## WORK TASK
In the passage on Rhode Island shore access, could you rewrite the part that opens with "In 1986, a modern" and closes with "hall, and courtroom.", swapping every "privileges" for "rights"?

In its 1982 decision in State v. Ibbison (448 A.2d 728 (1982)), the Rhode Island Supreme Court stepped up in a criminal trespass case to resolve the dispute over the landward boundary of the Tidal Lands (and the shoreside boundary of the private property) under the state Constitution. Finding that no prior decided case had determined the boundary between private and public trust property at the high tide mark, the Supreme Court determined the average or mean high tide boundary of the public trust Tidelands. Drawing on expertise dating to the 16th century and case law to the 19th century, the Supreme Court found the mean high tide boundary to be located based on an 18.6-year average computed by modern scientific techniques. Still, it acknowledged that this boundary “is not readily identifiable by the casual observer.” This ruling provided the public shore user a ready defense that they could not reasonably recognize the boundary to trespass beyond it intentionally. The controversies continued.

In 1986, a modern Constitutional Convention described those privileges of the shore as “including but not limited to fishing from the shore, the gathering of seaweed, leaving the shore to swim in the sea and passage along the shore.” While those privileges extended to the Tidelands, revealed during the ebb and flow of daily high and low tides, it did not diminish the controversy arising from public use of those Tidelands along private property, often lapping into the press, town hall, and courtroom.

Fast forward to June 26, 2023, when the Governor of Rhode Island signed into law House Bill H5174 Substitute A to make identifiable the mean high tide boundary of public access by establishing the “recognizable high tide line” as that “… line of seaweed, oil, or scum along shore objects, a more or less continuous deposit of fine shells or debris on the foreshore or berm…”  and other physical markings. The legislation also added as a failsafe the “recognizable high tide line” was established by the line of materials that formed the “most seaward line” or, in the absence of such materials, the “wet line” on the beach, and excluded lines occurring during “storm surges.”  Finally, the legislation set the line for public access along the shore at “… up to ten feet (10’) landward of this “recognizable high tide line.” Rocky shore, vegetated areas, lawns, rocky cliffs, sea walls, and other permitted shoreline infrastructure are excluded from the area open to public access. Under existing state law, it also provided shore owners limitations on liability for public use of the inter-tidal lands.

## SUPPLIED DATA

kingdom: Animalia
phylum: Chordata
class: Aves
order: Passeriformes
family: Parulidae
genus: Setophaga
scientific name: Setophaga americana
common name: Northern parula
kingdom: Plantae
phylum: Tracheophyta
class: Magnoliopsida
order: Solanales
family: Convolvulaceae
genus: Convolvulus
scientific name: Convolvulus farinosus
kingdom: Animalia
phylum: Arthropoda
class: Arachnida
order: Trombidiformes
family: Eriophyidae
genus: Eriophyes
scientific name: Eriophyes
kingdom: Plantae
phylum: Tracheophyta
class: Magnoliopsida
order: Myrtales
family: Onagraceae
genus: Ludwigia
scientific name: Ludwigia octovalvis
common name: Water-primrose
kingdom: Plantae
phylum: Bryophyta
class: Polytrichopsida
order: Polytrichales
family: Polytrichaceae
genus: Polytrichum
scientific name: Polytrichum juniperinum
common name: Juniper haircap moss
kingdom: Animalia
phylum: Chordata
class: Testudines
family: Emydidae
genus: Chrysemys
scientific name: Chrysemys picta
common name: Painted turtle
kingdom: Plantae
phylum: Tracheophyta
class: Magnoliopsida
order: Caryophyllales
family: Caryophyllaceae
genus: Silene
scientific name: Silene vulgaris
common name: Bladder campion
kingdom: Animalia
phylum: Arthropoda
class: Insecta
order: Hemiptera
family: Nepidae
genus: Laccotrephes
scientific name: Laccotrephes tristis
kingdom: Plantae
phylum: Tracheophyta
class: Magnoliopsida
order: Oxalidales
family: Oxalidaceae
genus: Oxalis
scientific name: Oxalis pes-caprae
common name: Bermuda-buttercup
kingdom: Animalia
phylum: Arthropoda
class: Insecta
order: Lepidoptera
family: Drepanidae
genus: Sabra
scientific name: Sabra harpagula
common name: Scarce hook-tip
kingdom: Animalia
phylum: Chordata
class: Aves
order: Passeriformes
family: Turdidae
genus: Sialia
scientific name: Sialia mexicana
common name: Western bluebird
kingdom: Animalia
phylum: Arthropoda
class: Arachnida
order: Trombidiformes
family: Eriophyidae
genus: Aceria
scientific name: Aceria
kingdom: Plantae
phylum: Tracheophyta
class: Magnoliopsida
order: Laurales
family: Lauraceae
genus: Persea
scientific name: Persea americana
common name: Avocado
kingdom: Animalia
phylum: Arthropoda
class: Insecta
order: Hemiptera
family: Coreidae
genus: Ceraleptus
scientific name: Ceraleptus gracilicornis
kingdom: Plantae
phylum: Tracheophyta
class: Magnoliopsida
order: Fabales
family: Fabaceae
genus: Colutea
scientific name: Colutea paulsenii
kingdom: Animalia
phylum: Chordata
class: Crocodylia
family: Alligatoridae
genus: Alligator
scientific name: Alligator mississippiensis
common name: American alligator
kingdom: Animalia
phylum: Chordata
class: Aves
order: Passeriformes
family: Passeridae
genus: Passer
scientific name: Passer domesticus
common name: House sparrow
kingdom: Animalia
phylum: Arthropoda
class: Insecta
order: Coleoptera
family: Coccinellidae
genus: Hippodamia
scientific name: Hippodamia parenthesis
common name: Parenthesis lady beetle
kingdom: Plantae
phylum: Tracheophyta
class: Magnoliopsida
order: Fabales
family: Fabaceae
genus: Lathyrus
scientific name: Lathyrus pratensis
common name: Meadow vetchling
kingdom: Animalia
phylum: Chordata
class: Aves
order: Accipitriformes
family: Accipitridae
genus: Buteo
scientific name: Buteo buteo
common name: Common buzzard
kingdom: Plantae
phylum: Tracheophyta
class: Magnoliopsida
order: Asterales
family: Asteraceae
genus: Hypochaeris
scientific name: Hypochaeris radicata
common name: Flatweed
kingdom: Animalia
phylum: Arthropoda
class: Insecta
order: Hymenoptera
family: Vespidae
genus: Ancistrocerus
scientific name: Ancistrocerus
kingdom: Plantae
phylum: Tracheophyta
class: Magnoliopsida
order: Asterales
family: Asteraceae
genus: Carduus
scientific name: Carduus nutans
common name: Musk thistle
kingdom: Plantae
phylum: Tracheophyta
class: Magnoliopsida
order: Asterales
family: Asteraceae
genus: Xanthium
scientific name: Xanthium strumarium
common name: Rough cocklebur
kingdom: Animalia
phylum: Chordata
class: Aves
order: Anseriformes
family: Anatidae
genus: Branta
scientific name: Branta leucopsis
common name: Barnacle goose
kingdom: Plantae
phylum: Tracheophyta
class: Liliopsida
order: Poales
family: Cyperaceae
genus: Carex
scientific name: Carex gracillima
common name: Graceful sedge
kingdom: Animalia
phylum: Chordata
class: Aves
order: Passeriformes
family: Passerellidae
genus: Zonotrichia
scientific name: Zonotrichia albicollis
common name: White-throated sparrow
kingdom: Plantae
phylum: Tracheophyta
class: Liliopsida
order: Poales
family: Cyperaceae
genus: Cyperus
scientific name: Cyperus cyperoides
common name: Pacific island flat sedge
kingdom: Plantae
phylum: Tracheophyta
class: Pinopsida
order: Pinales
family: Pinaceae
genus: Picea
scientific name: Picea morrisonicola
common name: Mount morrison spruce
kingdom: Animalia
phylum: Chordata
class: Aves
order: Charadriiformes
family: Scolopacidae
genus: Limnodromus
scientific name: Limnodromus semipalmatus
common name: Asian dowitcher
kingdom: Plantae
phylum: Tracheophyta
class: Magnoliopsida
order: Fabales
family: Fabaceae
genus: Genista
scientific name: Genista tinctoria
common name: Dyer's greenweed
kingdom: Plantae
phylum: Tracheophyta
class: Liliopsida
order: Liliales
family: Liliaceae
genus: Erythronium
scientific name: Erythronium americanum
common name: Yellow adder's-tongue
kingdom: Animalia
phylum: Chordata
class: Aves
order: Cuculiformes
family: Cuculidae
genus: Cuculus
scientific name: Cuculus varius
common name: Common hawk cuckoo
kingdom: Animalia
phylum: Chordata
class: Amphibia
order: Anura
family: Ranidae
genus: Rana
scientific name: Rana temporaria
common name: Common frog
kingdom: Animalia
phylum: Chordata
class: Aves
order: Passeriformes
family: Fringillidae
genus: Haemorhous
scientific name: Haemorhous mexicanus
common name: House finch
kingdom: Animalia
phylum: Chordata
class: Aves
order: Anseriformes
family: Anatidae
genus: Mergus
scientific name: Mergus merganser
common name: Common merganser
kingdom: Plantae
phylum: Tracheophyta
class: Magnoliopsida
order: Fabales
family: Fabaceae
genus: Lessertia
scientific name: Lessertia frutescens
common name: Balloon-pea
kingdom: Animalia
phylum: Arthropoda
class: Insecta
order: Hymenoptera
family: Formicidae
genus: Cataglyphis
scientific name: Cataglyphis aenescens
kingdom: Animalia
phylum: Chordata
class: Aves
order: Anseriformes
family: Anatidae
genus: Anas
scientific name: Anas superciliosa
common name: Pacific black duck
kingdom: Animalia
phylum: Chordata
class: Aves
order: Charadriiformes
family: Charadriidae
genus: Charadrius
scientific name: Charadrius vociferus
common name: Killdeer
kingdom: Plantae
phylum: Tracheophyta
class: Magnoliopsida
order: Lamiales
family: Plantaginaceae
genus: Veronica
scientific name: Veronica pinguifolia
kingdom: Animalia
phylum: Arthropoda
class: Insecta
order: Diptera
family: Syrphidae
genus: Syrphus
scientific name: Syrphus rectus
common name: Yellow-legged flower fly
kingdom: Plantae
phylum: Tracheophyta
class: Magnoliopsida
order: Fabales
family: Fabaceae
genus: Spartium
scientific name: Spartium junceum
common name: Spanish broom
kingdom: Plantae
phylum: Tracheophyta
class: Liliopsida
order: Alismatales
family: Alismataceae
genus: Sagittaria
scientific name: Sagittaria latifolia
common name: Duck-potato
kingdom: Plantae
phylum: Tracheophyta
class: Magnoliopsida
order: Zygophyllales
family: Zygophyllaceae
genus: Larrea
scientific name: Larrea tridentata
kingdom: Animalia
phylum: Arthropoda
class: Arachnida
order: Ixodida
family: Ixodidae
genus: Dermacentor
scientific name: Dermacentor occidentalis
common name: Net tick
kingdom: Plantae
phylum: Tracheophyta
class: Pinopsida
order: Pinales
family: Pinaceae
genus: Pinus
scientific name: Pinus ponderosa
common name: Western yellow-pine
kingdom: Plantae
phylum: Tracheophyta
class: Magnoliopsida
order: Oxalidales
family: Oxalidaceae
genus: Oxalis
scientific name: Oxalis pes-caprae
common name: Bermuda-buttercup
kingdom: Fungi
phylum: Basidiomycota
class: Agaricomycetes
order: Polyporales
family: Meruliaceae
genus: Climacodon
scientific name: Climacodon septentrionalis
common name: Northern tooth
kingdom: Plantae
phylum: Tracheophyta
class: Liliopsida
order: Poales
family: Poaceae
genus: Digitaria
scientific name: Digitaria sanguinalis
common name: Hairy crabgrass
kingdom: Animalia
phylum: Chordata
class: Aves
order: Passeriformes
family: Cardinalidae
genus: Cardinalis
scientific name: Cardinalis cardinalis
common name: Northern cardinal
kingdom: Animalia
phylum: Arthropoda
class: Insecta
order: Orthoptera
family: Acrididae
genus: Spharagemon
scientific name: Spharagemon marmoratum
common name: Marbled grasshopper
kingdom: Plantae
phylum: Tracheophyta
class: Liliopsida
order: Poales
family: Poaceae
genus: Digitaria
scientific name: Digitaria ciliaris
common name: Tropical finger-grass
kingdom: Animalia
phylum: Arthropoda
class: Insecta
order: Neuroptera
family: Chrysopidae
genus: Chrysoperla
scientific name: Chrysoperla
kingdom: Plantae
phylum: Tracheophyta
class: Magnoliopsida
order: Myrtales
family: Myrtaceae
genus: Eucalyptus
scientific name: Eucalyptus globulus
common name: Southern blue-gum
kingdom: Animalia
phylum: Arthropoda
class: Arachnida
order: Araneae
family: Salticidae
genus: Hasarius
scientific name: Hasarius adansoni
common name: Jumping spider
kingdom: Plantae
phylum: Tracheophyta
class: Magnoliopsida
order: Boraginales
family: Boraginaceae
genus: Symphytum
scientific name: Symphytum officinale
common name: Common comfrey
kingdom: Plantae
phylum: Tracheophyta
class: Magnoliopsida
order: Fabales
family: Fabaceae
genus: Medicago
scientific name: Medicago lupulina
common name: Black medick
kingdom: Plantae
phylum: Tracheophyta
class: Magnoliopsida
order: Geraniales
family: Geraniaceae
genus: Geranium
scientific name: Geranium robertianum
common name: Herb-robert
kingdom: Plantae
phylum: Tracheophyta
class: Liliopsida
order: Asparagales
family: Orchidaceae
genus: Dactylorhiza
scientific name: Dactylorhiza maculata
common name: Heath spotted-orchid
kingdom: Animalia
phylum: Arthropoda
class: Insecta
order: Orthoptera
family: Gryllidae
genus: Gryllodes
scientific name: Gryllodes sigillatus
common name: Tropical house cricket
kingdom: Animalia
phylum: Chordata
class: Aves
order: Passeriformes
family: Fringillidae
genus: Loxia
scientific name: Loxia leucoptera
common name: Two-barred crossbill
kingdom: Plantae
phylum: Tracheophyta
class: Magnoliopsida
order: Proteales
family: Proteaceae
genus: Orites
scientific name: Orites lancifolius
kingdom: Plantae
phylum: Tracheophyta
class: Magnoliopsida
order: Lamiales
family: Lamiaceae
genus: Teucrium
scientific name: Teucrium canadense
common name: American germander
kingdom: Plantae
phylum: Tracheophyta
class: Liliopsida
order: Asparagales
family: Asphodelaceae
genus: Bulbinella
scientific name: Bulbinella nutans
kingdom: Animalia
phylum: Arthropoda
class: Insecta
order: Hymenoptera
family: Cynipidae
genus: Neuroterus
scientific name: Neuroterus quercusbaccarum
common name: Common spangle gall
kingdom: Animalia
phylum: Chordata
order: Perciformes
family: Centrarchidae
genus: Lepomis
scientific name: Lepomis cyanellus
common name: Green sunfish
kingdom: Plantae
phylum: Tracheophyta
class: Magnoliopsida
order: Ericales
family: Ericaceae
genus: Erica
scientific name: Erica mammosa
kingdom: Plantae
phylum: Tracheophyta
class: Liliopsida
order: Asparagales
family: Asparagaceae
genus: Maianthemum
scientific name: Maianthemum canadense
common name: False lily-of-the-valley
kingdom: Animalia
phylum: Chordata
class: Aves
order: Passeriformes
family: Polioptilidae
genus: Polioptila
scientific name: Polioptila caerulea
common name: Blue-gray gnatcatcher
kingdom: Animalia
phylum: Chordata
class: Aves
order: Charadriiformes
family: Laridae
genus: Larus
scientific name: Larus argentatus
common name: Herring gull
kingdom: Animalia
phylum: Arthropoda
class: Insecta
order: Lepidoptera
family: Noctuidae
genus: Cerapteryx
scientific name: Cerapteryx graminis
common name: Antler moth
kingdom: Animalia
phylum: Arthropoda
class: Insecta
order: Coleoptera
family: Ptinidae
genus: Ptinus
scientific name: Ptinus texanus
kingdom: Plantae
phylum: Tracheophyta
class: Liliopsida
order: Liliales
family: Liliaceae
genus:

## TASK OUTPUT
In 1986, a modern Constitutional Convention described those rights of the shore as “including but not limited to fishing from the shore, the gathering of seaweed, leaving the shore to swim in the sea and passage along the shore.” While those rights extended to the Tidelands, revealed during the ebb and flow of daily high and low tides, it did not diminish the controversy arising from public use of those Tidelands along private property, often lapping into the press, town hall, and courtroom.